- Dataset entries
# # # # #
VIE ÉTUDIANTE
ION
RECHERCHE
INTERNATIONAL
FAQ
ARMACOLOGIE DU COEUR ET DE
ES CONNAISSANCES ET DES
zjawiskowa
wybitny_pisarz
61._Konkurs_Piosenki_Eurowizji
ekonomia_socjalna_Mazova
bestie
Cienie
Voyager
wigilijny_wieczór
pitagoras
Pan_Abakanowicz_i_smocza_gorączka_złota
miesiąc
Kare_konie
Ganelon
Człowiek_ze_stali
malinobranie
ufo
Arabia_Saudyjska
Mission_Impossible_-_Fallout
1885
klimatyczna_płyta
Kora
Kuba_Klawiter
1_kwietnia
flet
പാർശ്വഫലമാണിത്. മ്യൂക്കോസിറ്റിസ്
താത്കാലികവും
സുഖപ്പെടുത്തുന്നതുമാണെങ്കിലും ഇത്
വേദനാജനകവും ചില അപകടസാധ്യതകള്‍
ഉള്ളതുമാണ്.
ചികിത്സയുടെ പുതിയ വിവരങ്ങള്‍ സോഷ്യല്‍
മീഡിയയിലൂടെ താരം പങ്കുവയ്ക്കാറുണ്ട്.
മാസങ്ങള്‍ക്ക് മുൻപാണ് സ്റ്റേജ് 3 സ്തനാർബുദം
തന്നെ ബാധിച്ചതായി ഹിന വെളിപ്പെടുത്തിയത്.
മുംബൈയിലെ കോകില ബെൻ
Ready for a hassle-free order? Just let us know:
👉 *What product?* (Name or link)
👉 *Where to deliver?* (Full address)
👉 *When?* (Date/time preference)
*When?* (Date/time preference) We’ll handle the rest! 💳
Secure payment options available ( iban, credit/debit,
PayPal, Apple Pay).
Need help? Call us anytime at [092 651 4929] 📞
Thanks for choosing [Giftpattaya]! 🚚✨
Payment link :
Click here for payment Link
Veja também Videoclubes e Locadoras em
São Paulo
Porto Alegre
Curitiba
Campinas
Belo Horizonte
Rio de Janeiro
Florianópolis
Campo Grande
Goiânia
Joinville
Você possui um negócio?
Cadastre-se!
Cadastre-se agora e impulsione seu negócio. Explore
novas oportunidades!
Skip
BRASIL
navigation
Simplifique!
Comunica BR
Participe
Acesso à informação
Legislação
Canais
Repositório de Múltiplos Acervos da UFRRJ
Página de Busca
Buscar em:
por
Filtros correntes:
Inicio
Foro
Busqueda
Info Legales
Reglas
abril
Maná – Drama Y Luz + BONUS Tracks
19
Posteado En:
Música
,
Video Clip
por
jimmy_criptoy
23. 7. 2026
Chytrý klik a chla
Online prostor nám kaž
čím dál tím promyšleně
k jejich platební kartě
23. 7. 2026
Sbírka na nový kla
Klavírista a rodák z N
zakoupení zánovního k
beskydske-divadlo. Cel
# # # # #
- Task brief
Update the material by changing each instance of "Cadastre-se" to "Registre-se". Keep every other part of the lines the same.

- Response to this task
VIE ÉTUDIANTE
ION
RECHERCHE
INTERNATIONAL
FAQ
ARMACOLOGIE DU COEUR ET DE
ES CONNAISSANCES ET DES
zjawiskowa
wybitny_pisarz
61._Konkurs_Piosenki_Eurowizji
ekonomia_socjalna_Mazova
bestie
Cienie
Voyager
wigilijny_wieczór
pitagoras
Pan_Abakanowicz_i_smocza_gorączka_złota
miesiąc
Kare_konie
Ganelon
Człowiek_ze_stali
malinobranie
ufo
Arabia_Saudyjska
Mission_Impossible_-_Fallout
1885
klimatyczna_płyta
Kora
Kuba_Klawiter
1_kwietnia
flet
പാർശ്വഫലമാണിത്. മ്യൂക്കോസിറ്റിസ്
താത്കാലികവും
സുഖപ്പെടുത്തുന്നതുമാണെങ്കിലും ഇത്
വേദനാജനകവും ചില അപകടസാധ്യതകള്‍
ഉള്ളതുമാണ്.
ചികിത്സയുടെ പുതിയ വിവരങ്ങള്‍ സോഷ്യല്‍
മീഡിയയിലൂടെ താരം പങ്കുവയ്ക്കാറുണ്ട്.
മാസങ്ങള്‍ക്ക് മുൻപാണ് സ്റ്റേജ് 3 സ്തനാർബുദം
തന്നെ ബാധിച്ചതായി ഹിന വെളിപ്പെടുത്തിയത്.
മുംബൈയിലെ കോകില ബെൻ
Ready for a hassle-free order? Just let us know:
👉 *What product?* (Name or link)
👉 *Where to deliver?* (Full address)
👉 *When?* (Date/time preference)
*When?* (Date/time preference) We’ll handle the rest! 💳
Secure payment options available ( iban, credit/debit,
PayPal, Apple Pay).
Need help? Call us anytime at [092 651 4929] 📞
Thanks for choosing [Giftpattaya]! 🚚✨
Payment link :
Click here for payment Link
Veja também Videoclubes e Locadoras em
São Paulo
Porto Alegre
Curitiba
Campinas
Belo Horizonte
Rio de Janeiro
Florianópolis
Campo Grande
Goiânia
Joinville
Você possui um negócio?
Registre-se!
Registre-se agora e impulsione seu negócio. Explore
novas oportunidades!
Skip
BRASIL
navigation
Simplifique!
Comunica BR
Participe
Acesso à informação
Legislação
Canais
Repositório de Múltiplos Acervos da UFRRJ
Página de Busca
Buscar em:
por
Filtros correntes:
Inicio
Foro
Busqueda
Info Legales
Reglas
abril
Maná – Drama Y Luz + BONUS Tracks
19
Posteado En:
Música
,
Video Clip
por
jimmy_criptoy
23. 7. 2026
Chytrý klik a chla
Online prostor nám kaž
čím dál tím promyšleně
k jejich platební kartě
23. 7. 2026
Sbírka na nový kla
Klavírista a rodák z N
zakoupení zánovního k
beskydske-divadlo. Cel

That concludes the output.